Jeff Guenther on Nov 12, 2017
I run a very popular local therapist directory in Portland, Oregon. It has grown to become the primary way Portlanders find counseling services in the city. The site launched four years ago and I have been able to collect some interesting user data that tells me what is most important to clients. In recent blog posts, I have detailed the top mental health issues chosen by clients as well as the top mental health treatments clients are seeking. In this week’s blog, I am going to take a look at when clients are most frequently seeking counseling and if there are discernible patterns evident in the data.
I think this data is interesting because it gives us a glimpse into human behavior. From this data I’ll try to extrapolate why clients are visiting the therapist directory at certain times. I’ll also try to answer the question of whether or not there is truly a “summer slump” during the hot months when many therapists assume clients are not seeking therapists as much because the sunny weather is keeping people happier (or busier).
Knowing when people are looking for services can also help you plan your marketing campaigns. You can use this data to run digital ads during peak times in order to get the best reach for your campaigns.
One thing before we dive into the numbers. My therapist directory currently attracts a little more that 17,000 visits per month. All the visitors land on the site in different ways. Some folks click on a link they find on social media, others type the address directly into their browser, while many find the site doing a simple Google search. A little over 90% of the visitors come to the site through online searches. The data that I am analyzing for this blog comes only from visitors who find the site via online search. I feel that is the most telling when analyzing patterns of counseling interest by the public.
As you might imagine, the two most depressing days of the week, Monday and Tuesday attract the most people looking for counseling services. Almost 18% of weekly visits come from each of those days. The weekend only brings half the amount of people looking for mental health services. The graphs above shows a steady decline in visitors as we approach the weekend.
What I find interesting is that even though people have more time on the weekend to search for a counselor, they choose to do it mostly during the start of the work week. The weekend may offer a sense of relief and reprieve, which might not prompt people to look for a therapist.
If you are actively running a marketing campaign for your therapy practice, it would be smart to spend most of your ad buy during the work week to maximize the amount of exposure it gets during the times when therapy is on peoples minds.
Over 50% of visitors are seeking therapy between the hours of 9 am and 5 pm. If you’re following along, we now know that most people are looking for a therapist on Monday and Tuesday between 9 and 5. It seems like going to work at the start of the week is a big trigger for folks. And they tend to look for a therapist during work hours.
A little over 30% of people are looking for a therapist between 5 pm and 10 pm, while 15% are night owls and are looking for counselors during the wee hours of the night.

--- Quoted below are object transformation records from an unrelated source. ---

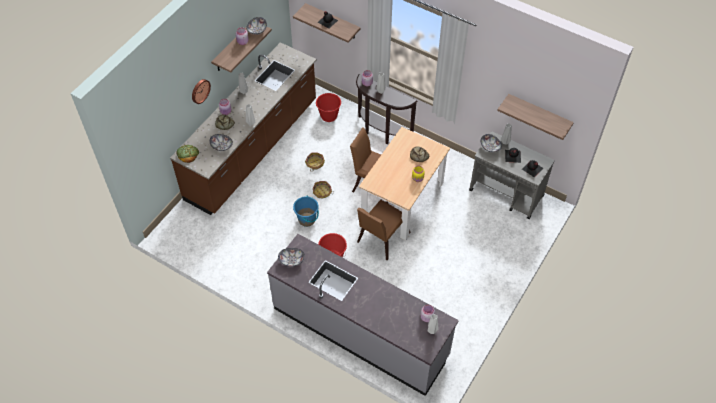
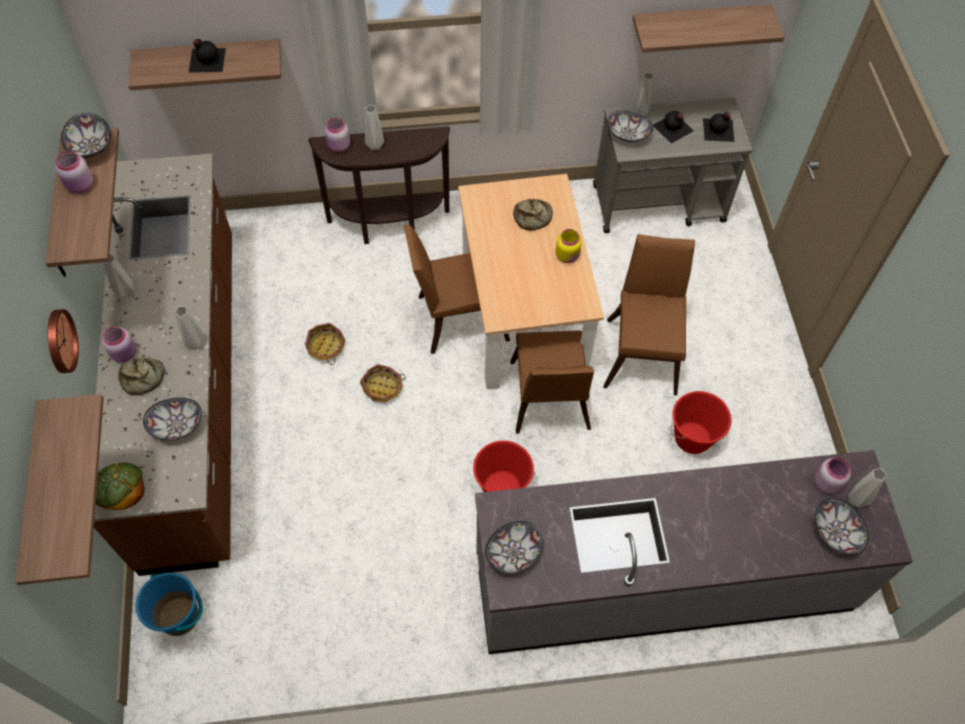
camera: 40 degrees left, 5 degrees up
blue bucket [293,196,319,227] -> blue bucket moved to [135,572,203,636]
red bucket [316,93,342,122] -> red bucket moved to [671,391,732,454]
none -> shelf [15,394,104,585]
none -> brown chair [604,234,695,395]
none -> bowl [815,498,869,554]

Again, it could just be a little depressing to be at work and that might be why people are looking for some help. Or maybe folks can avoid their mental and emotional problems during off hours because they are more able to sooth themselves when they have more free time. And of course, many people are on their computers during work hours and set them aside at quitting time.

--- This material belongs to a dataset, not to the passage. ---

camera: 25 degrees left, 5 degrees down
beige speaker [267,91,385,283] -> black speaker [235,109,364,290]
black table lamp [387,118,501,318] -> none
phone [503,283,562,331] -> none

Running therapy ads during work hours would be the smartest decision if you want to maximize your reach. Running online ad campaigns after work doesn’t pay off much and that could be because people are busier after work at happy hour, picking up kids, preparing dinner watching TV or running errands.
This was a little tricky to figure out because the therapist directory has been growing at a steady pace ever since it launched four years ago. Almost every month has had more visitors than the last. I tried to identify a baseline average increase over the site’s life and then looked at monthly traffic numbers that fell above or below that baseline.
As you can see from the chart, January is, by far, the busiest month to visit the therapist directory, with March and July following behind. The huge increase in January traffic can be attributed to, at least in part, to the drop off that naturally happens in November and December. In keeping with the patterns we’ve seen in the other two charts, when people have the most free time (outside of work), they search for therapy the least. So, in November and December, when people typically have a lot of time off for holidays and often travel to visit family, we see a slow down in site traffic. In January, when we are all back at work and it’s the dead of winter, pitch black at five pm and no vacations in site, people start searching for that therapist.
We can also see a spike in March, but that may be location specific. By early March, it’s been raining for five months straight in Portland and spring does not feel imminent.
There is a common perception in the mental health community that there is a summer slump in client referrals during the warmest months of the year. However, the data shows that this is not the case, with a slight uptick in traffic during July and August.
In terms of marketing, it may be a smart play to focus on January, rather than trying to reach people in November and December when they are distracted. And don’t skip on summer! There is a lot of opportunity there.
I hope you found this info as interesting and useful as I do! As a mental health professional, I know it can be difficult to know how best to market yourself. This data, plus the information on top issues and top treatment orientations, can provide you with a lot of guidance on what potential clients are looking for (and when). Finding the intersections of your unique specialities and qualifications with what the public wants is the key to filling up your caseload. Best of luck!
Jeff Guenther, LPC, is a therapist in Portland, OR. He has been in private practice since 2005. Jeff is the creator and owner of Portland Therapy Center, a highly ranked therapist directory. Jeff, and his team, have launched a new progressive therapist directory, TherapyDen.